Rawalpindi’s main arterial roads, despite their widening and underpasses and flyovers, witness frenzy traffic all day - and worse during the rush hours. Usually rapid and unplanned urbanisation are blamed for that.

However valid, that would be only partial truth. Where is the sense of common good and civic responsibility? Only that realisation on all sides, the citizens and the officialdom, can slowly bring order and prevent the messy situation sliding into a chaos.

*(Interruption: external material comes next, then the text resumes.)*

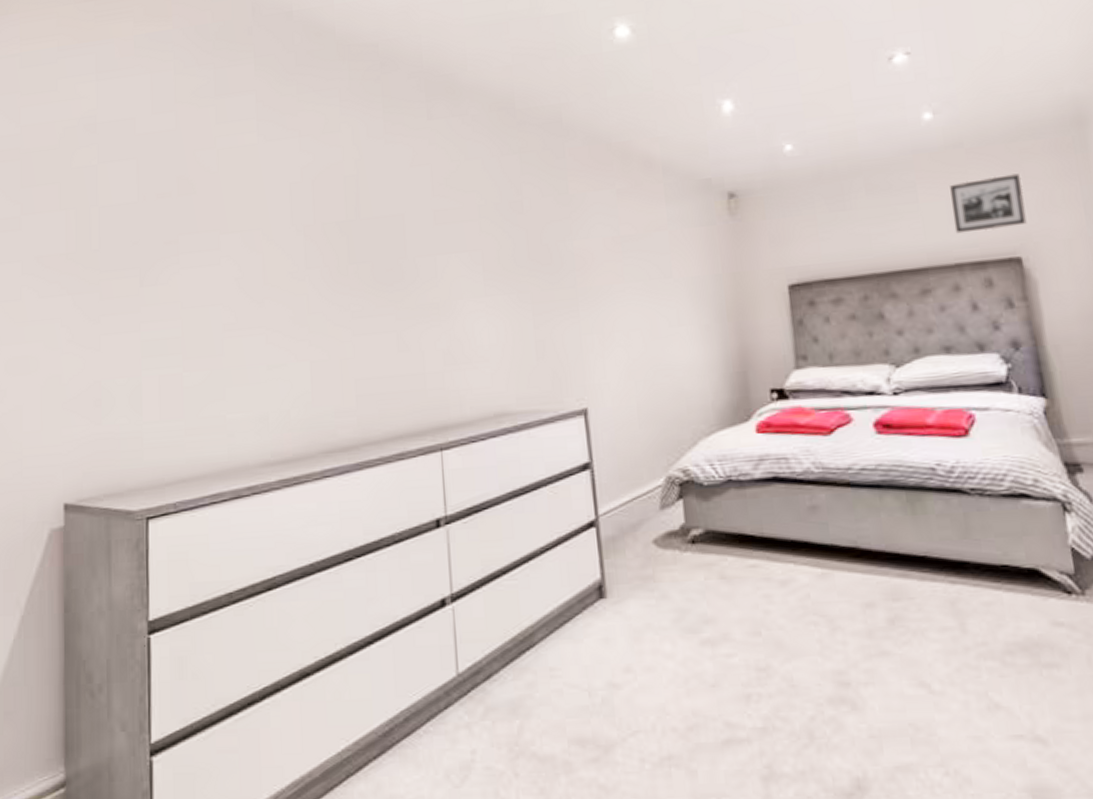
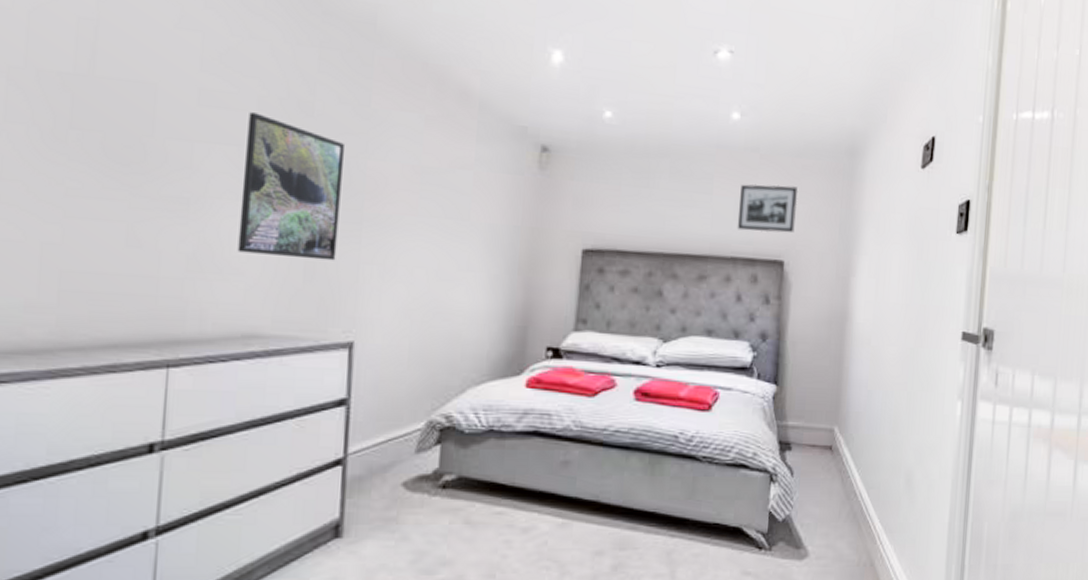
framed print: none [473,220,561,342] -> present [237,112,346,261]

Just disciplining public transport drivers, encroaching vendors, pedestrians and harassed traffic wardens — as is done by the city administrators near Faizabad interchange because a federal minister resides nearby — won’t change the waywardness of the road users.

These days the civic agencies and the city traffic police are seen very active in removing encroachments, discouraging public transporters from wrong parking to the patch of road at Faizabad clear, apparently for the fear of the minister.

“The traffic police have the job of keeping traffic moving smoothly. For that, the roads have to be free of encroachments, and beggars and other hindrances. It is the job of civic agencies remove encroachers and of the district police to arrest the beggars but we have to do it,” City Traffic Officer Syed Ishtiaq Hussain Shah said.

Each department doing its job responsibly alone can solve the traffic problem, not passing on the buck, he emphasised.

A few days ago, a large number of vendors blocked traffic in Dhoke Syedan area with their protest against the traffic wardens who had removed them from the road.

The protest ended in the retreat of traffic police.

A similar situation emerged in Satellite Town when the traffic police tried to remove vehicles wrongly parked outside a food outlet. Its owner complained to a local PML-N leader and he got his way.

Only last Tuesday, Interior Minister Chaudhry Nisar Ali Khan expressed displeasure over the traffic gridlock outside his residence and five members of traffic staff performing duty at Faizabad were suspended.

They were Inspector Saeed Jilani and traffic wardens Muhammad Amir, Afzal Ahmed, Muhammad Ikhlaq and Mumtaz Hussain.

Rawalpindi being his political home ground, Chaudhry Nisar Ali Khan used to take keen interest in the development of the garrison city.

But since assuming the charge of federal interior ministry, he is more focused on national issues.

The city is left to the care of civic authorities who seem unable to tackle the major problems of the burgeoning city, such as the city’s choked roads.

Billions of rupees from public tax money were spent during the ruling PML-N’s last tenure in Punjab on improving the roads of Rawalpindi but the traffic problems stay as bad as ever.

Bumper-to-bumper gridlocks are still a common sight on Benazir Bhutto Road, which was widened, and provided flyovers and an underpass.

City civic authorities cite the on-going road and railway bridge construction at Marrir as an excuse.

That, however, does not sound soothing to commuters caught in traffic jams stretching from Liaquat Bagh chowk to Marrir chowk and Liaquat Road. Worse are the patients being driven to hospitals in the area.

Drivers of ambulances and patients’ relatives suffer mental anguish as they wait helplessly inside stranded vehicles for the way to clear.

“It is one of the major causes of accidents. Inching through a traffic jam can reduce driver’s patience and the mental stress they suffer can cause a range of diseases,” said Dr Khalid Latif working in a hospital.

Mohammad Bilal, a university student, feels “no inspiration” on seeing the road development work at Marrir by the provincial government after traveling on the inner city’s dilapidated roads.

“If the district government gets no government funds for poor areas, it should collect donations from the suffering citizens to get patch work done on the damaged roads,” he suggested.

A housewife, who did not wish to be named, was equally angry at the neglect.

“It is no less than mental torture for a diabetic patient (herself) to travel on damaged roads and then get stuck in traffic jams to reach the hospital or a doctor for treatment,” she said.